━━ RECORDS SUPPLIED

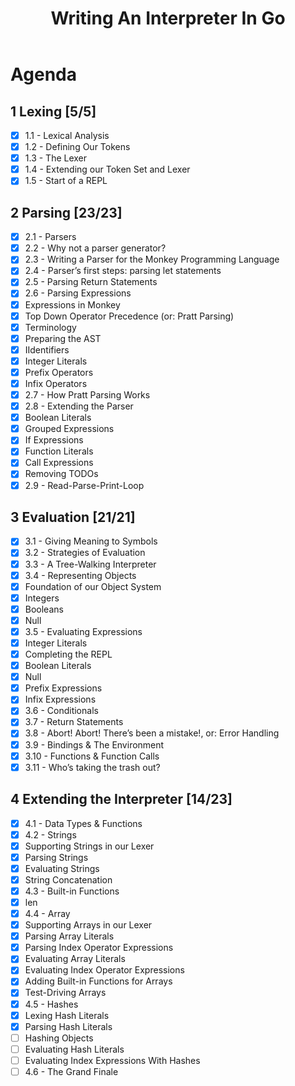 #+title: Writing An Interpreter In Go
* Agenda
** 1 Lexing [5/5]
- [X] 1.1 - Lexical Analysis
- [X] 1.2 - Defining Our Tokens
- [X] 1.3 - The Lexer
- [X] 1.4 - Extending our Token Set and Lexer
- [X] 1.5 - Start of a REPL
** 2 Parsing [23/23]
:LOGBOOK:
CLOCK: [2022-09-14 Wed 10:46]--[2022-09-14 Wed 11:11] =>  0:25
CLOCK: [2022-09-14 Wed 10:01]--[2022-09-14 Wed 10:26] =>  0:25
CLOCK: [2022-09-14 Wed 09:22]--[2022-09-14 Wed 09:47] =>  0:25
CLOCK: [2022-09-14 Wed 08:51]--[2022-09-14 Wed 09:16] =>  0:25
CLOCK: [2022-09-13 Tue 12:04]--[2022-09-13 Tue 12:18] =>  0:14
CLOCK: [2022-09-13 Tue 11:30]--[2022-09-13 Tue 11:55] =>  0:25
CLOCK: [2022-09-13 Tue 10:53]--[2022-09-13 Tue 11:18] =>  0:25
CLOCK: [2022-09-13 Tue 10:11]--[2022-09-13 Tue 10:36] =>  0:25
CLOCK: [2022-09-13 Tue 09:39]--[2022-09-13 Tue 10:04] =>  0:25
CLOCK: [2022-09-12 Mon 10:31]--[2022-09-12 Mon 10:56] =>  0:25
CLOCK: [2022-09-12 Mon 09:49]--[2022-09-12 Mon 10:14] =>  0:25
CLOCK: [2022-09-12 Mon 08:59]--[2022-09-12 Mon 09:24] =>  0:25
:END:
- [X] 2.1 - Parsers
- [X] 2.2 - Why not a parser generator?
- [X] 2.3 - Writing a Parser for the Monkey Programming Language
- [X] 2.4 - Parser’s first steps: parsing let statements
- [X] 2.5 - Parsing Return Statements
- [X] 2.6 - Parsing Expressions
- [X] Expressions in Monkey
- [X] Top Down Operator Precedence (or: Pratt Parsing)
- [X] Terminology
- [X] Preparing the AST
- [X] IIdentifiers
- [X] Integer Literals
- [X] Prefix Operators
- [X] Infix Operators
- [X] 2.7 - How Pratt Parsing Works
- [X] 2.8 - Extending the Parser
- [X] Boolean Literals
- [X] Grouped Expressions
- [X] If Expressions
- [X] Function Literals
- [X] Call Expressions
- [X] Removing TODOs
- [X] 2.9 - Read-Parse-Print-Loop
** 3 Evaluation [21/21]
:LOGBOOK:
CLOCK: [2022-09-16 Fri 09:18]--[2022-09-16 Fri 09:43] =>  0:25
CLOCK: [2022-09-16 Fri 08:51]--[2022-09-16 Fri 09:16] =>  0:25
CLOCK: [2022-09-16 Fri 08:16]--[2022-09-16 Fri 08:41] =>  0:25
:END:
- [X] 3.1 - Giving Meaning to Symbols
- [X] 3.2 - Strategies of Evaluation
- [X] 3.3 - A Tree-Walking Interpreter
- [X] 3.4 - Representing Objects
- [X] Foundation of our Object System
- [X] Integers
- [X] Booleans
- [X] Null
- [X] 3.5 - Evaluating Expressions
- [X] Integer Literals
- [X] Completing the REPL
- [X] Boolean Literals
- [X] Null
- [X] Prefix Expressions
- [X] Infix Expressions
- [X] 3.6 - Conditionals
- [X] 3.7 - Return Statements
- [X] 3.8 - Abort! Abort! There’s been a mistake!, or: Error Handling
- [X] 3.9 - Bindings & The Environment
- [X] 3.10 - Functions & Function Calls
- [X] 3.11 - Who’s taking the trash out?
** 4 Extending the Interpreter [14/23]
:LOGBOOK:
CLOCK: [2022-09-22 Thu 10:39]--[2022-09-22 Thu 11:04] =>  0:25
CLOCK: [2022-09-21 Wed 09:56]--[2022-09-21 Wed 10:21] =>  0:25
CLOCK: [2022-09-21 Wed 09:14]--[2022-09-21 Wed 09:39] =>  0:25
:END:
- [X] 4.1 - Data Types & Functions
- [X] 4.2 - Strings
- [X] Supporting Strings in our Lexer
- [X] Parsing Strings
- [X] Evaluating Strings
- [X] String Concatenation
- [X] 4.3 - Built-in Functions
- [X] len
- [X] 4.4 - Array
- [X] Supporting Arrays in our Lexer
- [X] Parsing Array Literals
- [X] Parsing Index Operator Expressions
- [X] Evaluating Array Literals
- [X] Evaluating Index Operator Expressions
- [X] Adding Built-in Functions for Arrays
- [X] Test-Driving Arrays
- [X] 4.5 - Hashes
- [X] Lexing Hash Literals
- [X] Parsing Hash Literals
- [ ] Hashing Objects
- [ ] Evaluating Hash Literals
- [ ] Evaluating Index Expressions With Hashes
- [ ] 4.6 - The Grand Finale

━━━━

WHAT YOU SHOULD DO: Repeat the listing above verbatim, but exclude the pictures it contains.

SOLUTION BELOW:
 #+title: Writing An Interpreter In Go
* Agenda
** 1 Lexing [5/5]
- [X] 1.1 - Lexical Analysis
- [X] 1.2 - Defining Our Tokens
- [X] 1.3 - The Lexer
- [X] 1.4 - Extending our Token Set and Lexer
- [X] 1.5 - Start of a REPL
** 2 Parsing [23/23]
:LOGBOOK:
CLOCK: [2022-09-14 Wed 10:46]--[2022-09-14 Wed 11:11] =>  0:25
CLOCK: [2022-09-14 Wed 10:01]--[2022-09-14 Wed 10:26] =>  0:25
CLOCK: [2022-09-14 Wed 09:22]--[2022-09-14 Wed 09:47] =>  0:25
CLOCK: [2022-09-14 Wed 08:51]--[2022-09-14 Wed 09:16] =>  0:25
CLOCK: [2022-09-13 Tue 12:04]--[2022-09-13 Tue 12:18] =>  0:14
CLOCK: [2022-09-13 Tue 11:30]--[2022-09-13 Tue 11:55] =>  0:25
CLOCK: [2022-09-13 Tue 10:53]--[2022-09-13 Tue 11:18] =>  0:25
CLOCK: [2022-09-13 Tue 10:11]--[2022-09-13 Tue 10:36] =>  0:25
CLOCK: [2022-09-13 Tue 09:39]--[2022-09-13 Tue 10:04] =>  0:25
CLOCK: [2022-09-12 Mon 10:31]--[2022-09-12 Mon 10:56] =>  0:25
CLOCK: [2022-09-12 Mon 09:49]--[2022-09-12 Mon 10:14] =>  0:25
CLOCK: [2022-09-12 Mon 08:59]--[2022-09-12 Mon 09:24] =>  0:25
:END:
- [X] 2.1 - Parsers
- [X] 2.2 - Why not a parser generator?
- [X] 2.3 - Writing a Parser for the Monkey Programming Language
- [X] 2.4 - Parser’s first steps: parsing let statements
- [X] 2.5 - Parsing Return Statements
- [X] 2.6 - Parsing Expressions
- [X] Expressions in Monkey
- [X] Top Down Operator Precedence (or: Pratt Parsing)
- [X] Terminology
- [X] Preparing the AST
- [X] IIdentifiers
- [X] Integer Literals
- [X] Prefix Operators
- [X] Infix Operators
- [X] 2.7 - How Pratt Parsing Works
- [X] 2.8 - Extending the Parser
- [X] Boolean Literals
- [X] Grouped Expressions
- [X] If Expressions
- [X] Function Literals
- [X] Call Expressions
- [X] Removing TODOs
- [X] 2.9 - Read-Parse-Print-Loop
** 3 Evaluation [21/21]
:LOGBOOK:
CLOCK: [2022-09-16 Fri 09:18]--[2022-09-16 Fri 09:43] =>  0:25
CLOCK: [2022-09-16 Fri 08:51]--[2022-09-16 Fri 09:16] =>  0:25
CLOCK: [2022-09-16 Fri 08:16]--[2022-09-16 Fri 08:41] =>  0:25
:END:
- [X] 3.1 - Giving Meaning to Symbols
- [X] 3.2 - Strategies of Evaluation
- [X] 3.3 - A Tree-Walking Interpreter
- [X] 3.4 - Representing Objects
- [X] Foundation of our Object System
- [X] Integers
- [X] Booleans
- [X] Null
- [X] 3.5 - Evaluating Expressions
- [X] Integer Literals
- [X] Completing the REPL
- [X] Boolean Literals
- [X] Null
- [X] Prefix Expressions
- [X] Infix Expressions
- [X] 3.6 - Conditionals
- [X] 3.7 - Return Statements
- [X] 3.8 - Abort! Abort! There’s been a mistake!, or: Error Handling
- [X] 3.9 - Bindings & The Environment
- [X] 3.10 - Functions & Function Calls
- [X] 3.11 - Who’s taking the trash out?
** 4 Extending the Interpreter [14/23]
:LOGBOOK:
CLOCK: [2022-09-22 Thu 10:39]--[2022-09-22 Thu 11:04] =>  0:25
CLOCK: [2022-09-21 Wed 09:56]--[2022-09-21 Wed 10:21] =>  0:25
CLOCK: [2022-09-21 Wed 09:14]--[2022-09-21 Wed 09:39] =>  0:25
:END:
- [X] 4.1 - Data Types & Functions
- [X] 4.2 - Strings
- [X] Supporting Strings in our Lexer
- [X] Parsing Strings
- [X] Evaluating Strings
- [X] String Concatenation
- [X] 4.3 - Built-in Functions
- [X] len
- [X] 4.4 - Array
- [X] Supporting Arrays in our Lexer
- [X] Parsing Array Literals
- [X] Parsing Index Operator Expressions
- [X] Evaluating Array Literals
- [X] Evaluating Index Operator Expressions
- [X] Adding Built-in Functions for Arrays
- [X] Test-Driving Arrays
- [X] 4.5 - Hashes
- [X] Lexing Hash Literals
- [X] Parsing Hash Literals
- [ ] Hashing Objects
- [ ] Evaluating Hash Literals
- [ ] Evaluating Index Expressions With Hashes
- [ ] 4.6 - The Grand Finale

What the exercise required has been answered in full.